19 March 2008

The Economy of Free

I was reading the Wired mazine, more precisily an article called Free! Why $0.00 Is the Future of Business, which explains why is possible to "sell" things for free (from razor blades to flight tickets) and I came across a very interesting example from Brazil:

On a busy corner in São Paulo, Brazil, street vendors pitch the latest "tecnobrega" CDs, including one by a hot band called Banda Calypso. Like CDs from most street vendors, these did not come from a record label. But neither are they illicit. They came directly from the band. Calypso distributes masters of its CDs and CD liner art to street vendor networks in towns it plans to tour, with full agreement that the vendors will copy the CDs, sell them, and keep all the money. That's OK, because selling discs isn't Calypso's main source of income. The band is really in the performance business — and business is good. Traveling from town to town this way, preceded by a wave of supercheap CDs, Calypso has filled its shows and paid for a private jet.

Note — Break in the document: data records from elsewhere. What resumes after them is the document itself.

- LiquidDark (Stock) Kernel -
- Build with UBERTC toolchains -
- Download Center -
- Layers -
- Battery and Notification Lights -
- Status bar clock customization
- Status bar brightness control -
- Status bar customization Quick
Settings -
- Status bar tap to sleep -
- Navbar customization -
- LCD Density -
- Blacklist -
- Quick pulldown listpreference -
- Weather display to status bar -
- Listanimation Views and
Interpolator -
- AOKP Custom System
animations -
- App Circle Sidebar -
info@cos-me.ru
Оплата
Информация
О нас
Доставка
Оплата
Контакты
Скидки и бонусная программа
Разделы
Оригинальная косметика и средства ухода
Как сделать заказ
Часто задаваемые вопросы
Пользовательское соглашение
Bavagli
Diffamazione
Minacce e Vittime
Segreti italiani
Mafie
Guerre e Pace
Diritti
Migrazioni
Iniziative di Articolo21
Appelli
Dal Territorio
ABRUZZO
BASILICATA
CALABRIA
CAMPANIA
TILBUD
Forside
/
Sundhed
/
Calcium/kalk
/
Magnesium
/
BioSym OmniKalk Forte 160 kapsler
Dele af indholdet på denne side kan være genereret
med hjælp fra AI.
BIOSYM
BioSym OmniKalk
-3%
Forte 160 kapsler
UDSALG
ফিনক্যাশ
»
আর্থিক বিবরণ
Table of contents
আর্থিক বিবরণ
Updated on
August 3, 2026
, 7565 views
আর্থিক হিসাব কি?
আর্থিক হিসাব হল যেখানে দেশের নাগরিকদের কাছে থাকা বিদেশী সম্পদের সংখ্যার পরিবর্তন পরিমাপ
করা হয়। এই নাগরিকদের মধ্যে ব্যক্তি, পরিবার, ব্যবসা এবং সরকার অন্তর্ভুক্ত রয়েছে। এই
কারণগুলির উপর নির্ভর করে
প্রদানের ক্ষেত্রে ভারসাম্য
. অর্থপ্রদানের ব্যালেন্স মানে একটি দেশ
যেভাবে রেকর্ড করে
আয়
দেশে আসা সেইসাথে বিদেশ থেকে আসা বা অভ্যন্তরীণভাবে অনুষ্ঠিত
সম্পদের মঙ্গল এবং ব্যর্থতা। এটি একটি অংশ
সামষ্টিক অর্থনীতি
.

I wasn't aware of that, this is really smart. You can't stop piracy, so rely on it. Free sample is an old marketing trick, but the way Wired is discribing, it will come soon a kind of free sample 2.0 wave.

By the way, Wired is totally for free to read on the internet. And I remember when I made a subscription and cancelled secounds after - because the fine print said that price was not for people in Latin America -, they sent me anyway one Wired issue. The result? Everytime I come across a paperstand, I ask "is there a magazine called Wired?" (which I usually hear "What?" in answer).